[[ Data under study, beginning ]]
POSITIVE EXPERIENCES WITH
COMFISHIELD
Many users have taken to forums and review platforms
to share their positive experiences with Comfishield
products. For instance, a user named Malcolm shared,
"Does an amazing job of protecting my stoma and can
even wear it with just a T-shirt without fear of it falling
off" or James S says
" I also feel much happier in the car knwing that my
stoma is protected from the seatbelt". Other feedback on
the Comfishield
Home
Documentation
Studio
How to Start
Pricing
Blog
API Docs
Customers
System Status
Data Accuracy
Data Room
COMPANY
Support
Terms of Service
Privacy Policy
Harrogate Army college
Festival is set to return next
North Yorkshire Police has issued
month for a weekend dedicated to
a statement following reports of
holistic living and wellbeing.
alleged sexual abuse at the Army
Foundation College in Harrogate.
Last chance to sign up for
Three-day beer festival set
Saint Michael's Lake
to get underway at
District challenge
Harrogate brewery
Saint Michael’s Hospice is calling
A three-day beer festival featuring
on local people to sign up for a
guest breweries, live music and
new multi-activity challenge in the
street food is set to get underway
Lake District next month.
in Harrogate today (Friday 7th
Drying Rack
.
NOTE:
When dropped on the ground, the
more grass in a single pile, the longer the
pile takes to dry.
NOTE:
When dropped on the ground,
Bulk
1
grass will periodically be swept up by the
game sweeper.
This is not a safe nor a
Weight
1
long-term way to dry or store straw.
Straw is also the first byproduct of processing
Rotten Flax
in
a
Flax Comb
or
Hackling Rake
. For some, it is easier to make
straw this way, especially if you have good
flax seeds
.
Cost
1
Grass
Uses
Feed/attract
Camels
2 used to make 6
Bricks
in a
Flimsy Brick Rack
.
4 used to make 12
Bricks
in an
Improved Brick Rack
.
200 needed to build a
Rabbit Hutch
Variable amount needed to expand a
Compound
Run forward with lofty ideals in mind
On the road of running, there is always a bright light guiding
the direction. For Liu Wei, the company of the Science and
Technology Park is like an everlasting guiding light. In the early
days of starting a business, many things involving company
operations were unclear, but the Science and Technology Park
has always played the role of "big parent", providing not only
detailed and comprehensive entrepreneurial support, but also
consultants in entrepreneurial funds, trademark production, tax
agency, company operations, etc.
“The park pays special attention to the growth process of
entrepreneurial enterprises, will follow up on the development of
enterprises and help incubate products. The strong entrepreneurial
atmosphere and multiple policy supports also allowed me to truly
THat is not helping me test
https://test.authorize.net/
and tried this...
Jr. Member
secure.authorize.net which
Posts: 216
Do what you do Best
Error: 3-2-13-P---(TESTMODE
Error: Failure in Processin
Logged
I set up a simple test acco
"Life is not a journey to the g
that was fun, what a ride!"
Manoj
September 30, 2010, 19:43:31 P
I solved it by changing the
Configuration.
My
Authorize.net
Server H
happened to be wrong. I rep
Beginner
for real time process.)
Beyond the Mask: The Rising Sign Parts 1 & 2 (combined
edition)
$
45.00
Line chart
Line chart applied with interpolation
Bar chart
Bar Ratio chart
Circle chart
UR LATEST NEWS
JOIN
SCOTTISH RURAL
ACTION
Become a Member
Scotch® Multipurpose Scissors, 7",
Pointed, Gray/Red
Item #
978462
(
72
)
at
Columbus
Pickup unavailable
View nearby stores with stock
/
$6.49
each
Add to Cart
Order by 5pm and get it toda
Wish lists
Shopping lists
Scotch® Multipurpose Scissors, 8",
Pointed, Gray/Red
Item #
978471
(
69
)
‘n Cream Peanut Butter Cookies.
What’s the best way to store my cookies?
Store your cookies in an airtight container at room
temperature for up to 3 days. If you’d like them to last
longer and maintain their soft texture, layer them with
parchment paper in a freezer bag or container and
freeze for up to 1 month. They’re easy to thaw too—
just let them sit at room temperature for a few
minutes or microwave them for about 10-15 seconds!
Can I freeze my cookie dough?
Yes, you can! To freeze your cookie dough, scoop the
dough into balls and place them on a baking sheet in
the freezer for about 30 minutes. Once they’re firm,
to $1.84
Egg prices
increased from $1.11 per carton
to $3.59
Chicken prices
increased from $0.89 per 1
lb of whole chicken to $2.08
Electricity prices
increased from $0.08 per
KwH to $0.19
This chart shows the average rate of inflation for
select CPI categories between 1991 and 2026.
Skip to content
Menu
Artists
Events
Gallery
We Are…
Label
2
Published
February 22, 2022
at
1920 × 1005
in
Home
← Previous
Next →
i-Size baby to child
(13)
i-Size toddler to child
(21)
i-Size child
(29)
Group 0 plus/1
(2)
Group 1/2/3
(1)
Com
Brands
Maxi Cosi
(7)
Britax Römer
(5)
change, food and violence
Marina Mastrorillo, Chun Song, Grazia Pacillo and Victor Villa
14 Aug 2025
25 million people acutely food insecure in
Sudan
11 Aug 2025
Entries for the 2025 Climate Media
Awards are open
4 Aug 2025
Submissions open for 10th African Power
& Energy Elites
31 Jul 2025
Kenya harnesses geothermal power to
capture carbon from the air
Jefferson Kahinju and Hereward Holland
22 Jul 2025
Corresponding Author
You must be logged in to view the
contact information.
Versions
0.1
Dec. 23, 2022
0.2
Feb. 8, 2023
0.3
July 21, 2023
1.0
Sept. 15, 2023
[[ Data under study, end ]]
Prompt:
Without omitting anything, output the entries exactly.

Answer below:
POSITIVE EXPERIENCES WITH
COMFISHIELD
Many users have taken to forums and review platforms
to share their positive experiences with Comfishield
products. For instance, a user named Malcolm shared,
"Does an amazing job of protecting my stoma and can
even wear it with just a T-shirt without fear of it falling
off" or James S says
" I also feel much happier in the car knwing that my
stoma is protected from the seatbelt". Other feedback on
the Comfishield
Home
Documentation
Studio
How to Start
Pricing
Blog
API Docs
Customers
System Status
Data Accuracy
Data Room
COMPANY
Support
Terms of Service
Privacy Policy
Harrogate Army college
Festival is set to return next
North Yorkshire Police has issued
month for a weekend dedicated to
a statement following reports of
holistic living and wellbeing.
alleged sexual abuse at the Army
Foundation College in Harrogate.
Last chance to sign up for
Three-day beer festival set
Saint Michael's Lake
to get underway at
District challenge
Harrogate brewery
Saint Michael’s Hospice is calling
A three-day beer festival featuring
on local people to sign up for a
guest breweries, live music and
new multi-activity challenge in the
street food is set to get underway
Lake District next month.
in Harrogate today (Friday 7th
Drying Rack
.
NOTE:
When dropped on the ground, the
more grass in a single pile, the longer the
pile takes to dry.
NOTE:
When dropped on the ground,
Bulk
1
grass will periodically be swept up by the
game sweeper.
This is not a safe nor a
Weight
1
long-term way to dry or store straw.
Straw is also the first byproduct of processing
Rotten Flax
in
a
Flax Comb
or
Hackling Rake
. For some, it is easier to make
straw this way, especially if you have good
flax seeds
.
Cost
1
Grass
Uses
Feed/attract
Camels
2 used to make 6
Bricks
in a
Flimsy Brick Rack
.
4 used to make 12
Bricks
in an
Improved Brick Rack
.
200 needed to build a
Rabbit Hutch
Variable amount needed to expand a
Compound
Run forward with lofty ideals in mind
On the road of running, there is always a bright light guiding
the direction. For Liu Wei, the company of the Science and
Technology Park is like an everlasting guiding light. In the early
days of starting a business, many things involving company
operations were unclear, but the Science and Technology Park
has always played the role of "big parent", providing not only
detailed and comprehensive entrepreneurial support, but also
consultants in entrepreneurial funds, trademark production, tax
agency, company operations, etc.
“The park pays special attention to the growth process of
entrepreneurial enterprises, will follow up on the development of
enterprises and help incubate products. The strong entrepreneurial
atmosphere and multiple policy supports also allowed me to truly
THat is not helping me test
https://test.authorize.net/
and tried this...
Jr. Member
secure.authorize.net which
Posts: 216
Do what you do Best
Error: 3-2-13-P---(TESTMODE
Error: Failure in Processin
Logged
I set up a simple test acco
"Life is not a journey to the g
that was fun, what a ride!"
Manoj
September 30, 2010, 19:43:31 P
I solved it by changing the
Configuration.
My
Authorize.net
Server H
happened to be wrong. I rep
Beginner
for real time process.)
Beyond the Mask: The Rising Sign Parts 1 & 2 (combined
edition)
$
45.00
Line chart
Line chart applied with interpolation
Bar chart
Bar Ratio chart
Circle chart
UR LATEST NEWS
JOIN
SCOTTISH RURAL
ACTION
Become a Member
Scotch® Multipurpose Scissors, 7",
Pointed, Gray/Red
Item #
978462
(
72
)
at
Columbus
Pickup unavailable
View nearby stores with stock
/
$6.49
each
Add to Cart
Order by 5pm and get it toda
Wish lists
Shopping lists
Scotch® Multipurpose Scissors, 8",
Pointed, Gray/Red
Item #
978471
(
69
)
‘n Cream Peanut Butter Cookies.
What’s the best way to store my cookies?
Store your cookies in an airtight container at room
temperature for up to 3 days. If you’d like them to last
longer and maintain their soft texture, layer them with
parchment paper in a freezer bag or container and
freeze for up to 1 month. They’re easy to thaw too—
just let them sit at room temperature for a few
minutes or microwave them for about 10-15 seconds!
Can I freeze my cookie dough?
Yes, you can! To freeze your cookie dough, scoop the
dough into balls and place them on a baking sheet in
the freezer for about 30 minutes. Once they’re firm,
to $1.84
Egg prices
increased from $1.11 per carton
to $3.59
Chicken prices
increased from $0.89 per 1
lb of whole chicken to $2.08
Electricity prices
increased from $0.08 per
KwH to $0.19
This chart shows the average rate of inflation for
select CPI categories between 1991 and 2026.
Skip to content
Menu
Artists
Events
Gallery
We Are…
Label
2
Published
February 22, 2022
at
1920 × 1005
in
Home
← Previous
Next →
i-Size baby to child
(13)
i-Size toddler to child
(21)
i-Size child
(29)
Group 0 plus/1
(2)
Group 1/2/3
(1)
Com
Brands
Maxi Cosi
(7)
Britax Römer
(5)
change, food and violence
Marina Mastrorillo, Chun Song, Grazia Pacillo and Victor Villa
14 Aug 2025
25 million people acutely food insecure in
Sudan
11 Aug 2025
Entries for the 2025 Climate Media
Awards are open
4 Aug 2025
Submissions open for 10th African Power
& Energy Elites
31 Jul 2025
Kenya harnesses geothermal power to
capture carbon from the air
Jefferson Kahinju and Hereward Holland
22 Jul 2025
Corresponding Author
You must be logged in to view the
contact information.
Versions
0.1
Dec. 23, 2022
0.2
Feb. 8, 2023
0.3
July 21, 2023
1.0
Sept. 15, 2023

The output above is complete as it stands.